Stored data
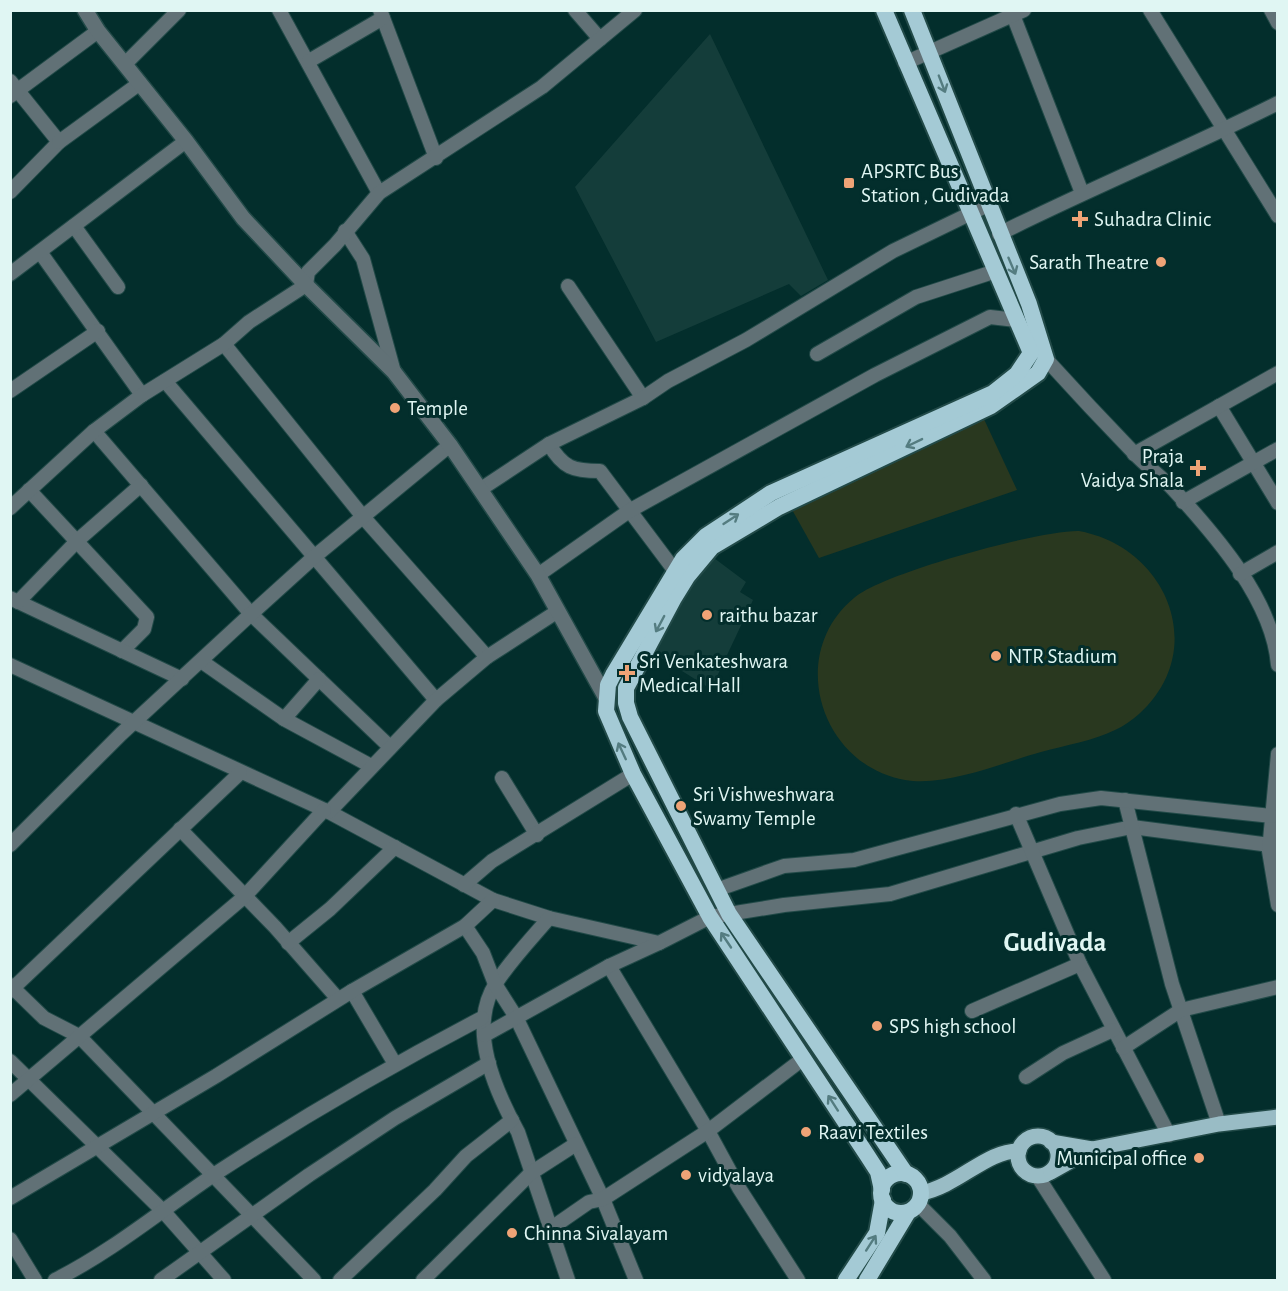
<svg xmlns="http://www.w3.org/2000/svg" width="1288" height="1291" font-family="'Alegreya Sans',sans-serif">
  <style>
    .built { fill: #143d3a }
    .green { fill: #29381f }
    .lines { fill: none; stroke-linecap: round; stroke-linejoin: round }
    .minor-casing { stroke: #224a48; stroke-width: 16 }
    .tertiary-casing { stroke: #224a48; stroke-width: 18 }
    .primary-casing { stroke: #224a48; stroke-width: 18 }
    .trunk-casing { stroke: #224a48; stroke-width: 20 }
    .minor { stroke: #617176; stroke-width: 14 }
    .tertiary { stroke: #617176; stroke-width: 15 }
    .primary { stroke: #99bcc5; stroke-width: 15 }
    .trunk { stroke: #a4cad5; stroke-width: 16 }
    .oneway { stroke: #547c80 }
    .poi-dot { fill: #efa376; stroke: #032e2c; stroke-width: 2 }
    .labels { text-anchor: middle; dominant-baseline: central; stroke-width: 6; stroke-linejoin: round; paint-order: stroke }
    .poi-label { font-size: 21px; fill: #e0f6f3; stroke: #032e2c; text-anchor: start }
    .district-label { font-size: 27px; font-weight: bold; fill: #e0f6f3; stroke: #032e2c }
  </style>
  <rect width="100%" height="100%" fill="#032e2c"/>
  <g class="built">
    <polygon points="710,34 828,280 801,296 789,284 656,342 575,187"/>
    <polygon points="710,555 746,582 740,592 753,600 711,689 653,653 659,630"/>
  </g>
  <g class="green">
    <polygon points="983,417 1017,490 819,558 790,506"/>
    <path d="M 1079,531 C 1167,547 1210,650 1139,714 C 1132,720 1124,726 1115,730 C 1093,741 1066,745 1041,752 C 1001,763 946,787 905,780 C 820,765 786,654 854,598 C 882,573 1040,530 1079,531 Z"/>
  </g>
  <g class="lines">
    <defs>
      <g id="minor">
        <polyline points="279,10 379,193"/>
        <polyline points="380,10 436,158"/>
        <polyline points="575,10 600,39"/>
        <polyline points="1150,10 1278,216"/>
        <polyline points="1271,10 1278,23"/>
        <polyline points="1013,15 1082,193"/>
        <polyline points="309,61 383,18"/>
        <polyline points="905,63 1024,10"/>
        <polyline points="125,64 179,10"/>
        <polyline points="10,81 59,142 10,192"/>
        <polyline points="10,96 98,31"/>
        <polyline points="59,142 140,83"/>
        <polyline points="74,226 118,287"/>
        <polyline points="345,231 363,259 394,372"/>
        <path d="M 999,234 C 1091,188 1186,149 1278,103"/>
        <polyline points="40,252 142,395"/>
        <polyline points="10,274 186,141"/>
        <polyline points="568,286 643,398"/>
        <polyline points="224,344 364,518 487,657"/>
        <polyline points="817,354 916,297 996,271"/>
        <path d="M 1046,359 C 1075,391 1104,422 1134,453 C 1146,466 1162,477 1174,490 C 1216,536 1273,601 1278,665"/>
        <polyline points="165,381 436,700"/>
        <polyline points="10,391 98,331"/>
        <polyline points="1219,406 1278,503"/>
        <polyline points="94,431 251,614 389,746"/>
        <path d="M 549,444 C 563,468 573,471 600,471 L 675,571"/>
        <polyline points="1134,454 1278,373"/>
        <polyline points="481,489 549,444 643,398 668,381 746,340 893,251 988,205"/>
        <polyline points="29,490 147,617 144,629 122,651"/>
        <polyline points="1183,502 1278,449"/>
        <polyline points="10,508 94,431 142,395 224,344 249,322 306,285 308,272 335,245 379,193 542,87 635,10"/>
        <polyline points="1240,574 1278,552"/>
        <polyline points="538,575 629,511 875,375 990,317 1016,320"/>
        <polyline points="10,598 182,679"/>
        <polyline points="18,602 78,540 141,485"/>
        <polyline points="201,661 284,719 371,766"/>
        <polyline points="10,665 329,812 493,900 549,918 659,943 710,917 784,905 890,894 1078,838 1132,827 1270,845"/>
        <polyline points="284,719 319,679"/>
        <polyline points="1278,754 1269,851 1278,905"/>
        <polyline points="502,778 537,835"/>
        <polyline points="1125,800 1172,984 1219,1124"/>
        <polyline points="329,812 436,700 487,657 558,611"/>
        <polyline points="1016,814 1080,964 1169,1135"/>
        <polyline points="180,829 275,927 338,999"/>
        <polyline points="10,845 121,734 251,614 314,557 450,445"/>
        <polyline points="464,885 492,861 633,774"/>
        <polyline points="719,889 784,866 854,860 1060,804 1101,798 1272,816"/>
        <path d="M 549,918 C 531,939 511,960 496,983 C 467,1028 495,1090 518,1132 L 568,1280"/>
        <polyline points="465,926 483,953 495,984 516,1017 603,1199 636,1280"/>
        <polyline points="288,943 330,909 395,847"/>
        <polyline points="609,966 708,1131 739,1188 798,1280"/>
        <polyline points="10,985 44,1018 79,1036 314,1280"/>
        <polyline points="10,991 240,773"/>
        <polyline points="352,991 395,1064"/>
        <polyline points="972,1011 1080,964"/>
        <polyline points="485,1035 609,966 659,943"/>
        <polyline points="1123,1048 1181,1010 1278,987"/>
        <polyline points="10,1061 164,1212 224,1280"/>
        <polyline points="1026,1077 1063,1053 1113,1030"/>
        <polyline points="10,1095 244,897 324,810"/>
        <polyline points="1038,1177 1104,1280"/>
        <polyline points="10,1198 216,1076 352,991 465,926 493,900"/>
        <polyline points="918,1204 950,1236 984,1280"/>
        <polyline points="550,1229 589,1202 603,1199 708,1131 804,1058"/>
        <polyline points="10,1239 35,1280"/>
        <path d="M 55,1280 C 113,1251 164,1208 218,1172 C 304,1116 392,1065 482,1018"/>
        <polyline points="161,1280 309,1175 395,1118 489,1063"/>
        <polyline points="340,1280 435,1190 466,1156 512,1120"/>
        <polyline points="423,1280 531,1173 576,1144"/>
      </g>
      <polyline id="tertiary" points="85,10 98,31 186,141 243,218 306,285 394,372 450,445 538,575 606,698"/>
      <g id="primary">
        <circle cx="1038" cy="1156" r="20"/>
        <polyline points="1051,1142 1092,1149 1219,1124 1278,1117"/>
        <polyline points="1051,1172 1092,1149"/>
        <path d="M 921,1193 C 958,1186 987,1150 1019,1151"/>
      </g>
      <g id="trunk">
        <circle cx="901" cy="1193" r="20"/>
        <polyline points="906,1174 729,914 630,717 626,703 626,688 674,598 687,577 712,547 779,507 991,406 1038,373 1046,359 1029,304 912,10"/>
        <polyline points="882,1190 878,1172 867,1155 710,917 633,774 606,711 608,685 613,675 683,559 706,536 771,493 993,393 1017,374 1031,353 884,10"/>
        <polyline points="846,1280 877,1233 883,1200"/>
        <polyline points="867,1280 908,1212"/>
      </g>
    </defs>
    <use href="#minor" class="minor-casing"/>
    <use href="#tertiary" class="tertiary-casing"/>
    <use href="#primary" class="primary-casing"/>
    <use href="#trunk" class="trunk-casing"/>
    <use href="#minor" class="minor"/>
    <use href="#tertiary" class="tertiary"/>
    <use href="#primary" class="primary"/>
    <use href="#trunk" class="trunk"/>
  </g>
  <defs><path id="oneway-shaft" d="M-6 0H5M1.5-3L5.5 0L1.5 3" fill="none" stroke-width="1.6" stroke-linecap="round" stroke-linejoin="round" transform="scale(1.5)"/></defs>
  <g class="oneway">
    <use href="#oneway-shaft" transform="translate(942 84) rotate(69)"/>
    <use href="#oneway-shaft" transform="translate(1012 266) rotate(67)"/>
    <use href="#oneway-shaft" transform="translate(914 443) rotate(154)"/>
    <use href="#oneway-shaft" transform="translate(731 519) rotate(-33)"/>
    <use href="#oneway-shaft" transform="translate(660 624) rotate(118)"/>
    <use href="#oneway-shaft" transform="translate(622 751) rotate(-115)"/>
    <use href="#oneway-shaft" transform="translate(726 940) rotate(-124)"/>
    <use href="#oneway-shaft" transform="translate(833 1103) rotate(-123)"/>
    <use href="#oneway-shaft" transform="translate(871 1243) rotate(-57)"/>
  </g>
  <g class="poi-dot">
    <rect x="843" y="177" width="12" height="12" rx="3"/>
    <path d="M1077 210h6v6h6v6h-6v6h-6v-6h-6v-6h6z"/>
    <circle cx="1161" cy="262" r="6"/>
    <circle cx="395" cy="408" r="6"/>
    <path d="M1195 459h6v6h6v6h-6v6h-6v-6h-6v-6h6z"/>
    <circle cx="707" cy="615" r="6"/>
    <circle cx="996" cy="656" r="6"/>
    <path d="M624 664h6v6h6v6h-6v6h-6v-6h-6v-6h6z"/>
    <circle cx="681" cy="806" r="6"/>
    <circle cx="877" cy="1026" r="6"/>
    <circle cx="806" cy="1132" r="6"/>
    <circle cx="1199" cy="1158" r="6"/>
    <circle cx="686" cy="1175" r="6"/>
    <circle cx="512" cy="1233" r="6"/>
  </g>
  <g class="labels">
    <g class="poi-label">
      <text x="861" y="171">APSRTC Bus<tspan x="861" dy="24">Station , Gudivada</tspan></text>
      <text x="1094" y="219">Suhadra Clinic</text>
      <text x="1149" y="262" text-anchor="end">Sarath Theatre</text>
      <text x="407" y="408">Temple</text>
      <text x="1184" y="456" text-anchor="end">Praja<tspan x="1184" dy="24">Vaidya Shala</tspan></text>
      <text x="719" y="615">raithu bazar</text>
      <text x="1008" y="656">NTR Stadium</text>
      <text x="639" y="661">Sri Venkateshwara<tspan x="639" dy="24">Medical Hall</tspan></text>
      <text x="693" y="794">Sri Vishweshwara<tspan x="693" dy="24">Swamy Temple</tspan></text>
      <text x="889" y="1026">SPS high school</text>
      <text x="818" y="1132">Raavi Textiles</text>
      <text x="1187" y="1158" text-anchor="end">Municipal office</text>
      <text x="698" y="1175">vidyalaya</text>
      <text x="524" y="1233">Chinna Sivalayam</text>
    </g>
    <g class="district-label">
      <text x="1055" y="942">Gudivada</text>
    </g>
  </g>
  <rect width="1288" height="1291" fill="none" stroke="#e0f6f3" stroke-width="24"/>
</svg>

## To do
Going through the entries, return every line holding the word "lines".

## Output below
    .lines { fill: none; stroke-linecap: round; stroke-linejoin: round }
  <g class="lines">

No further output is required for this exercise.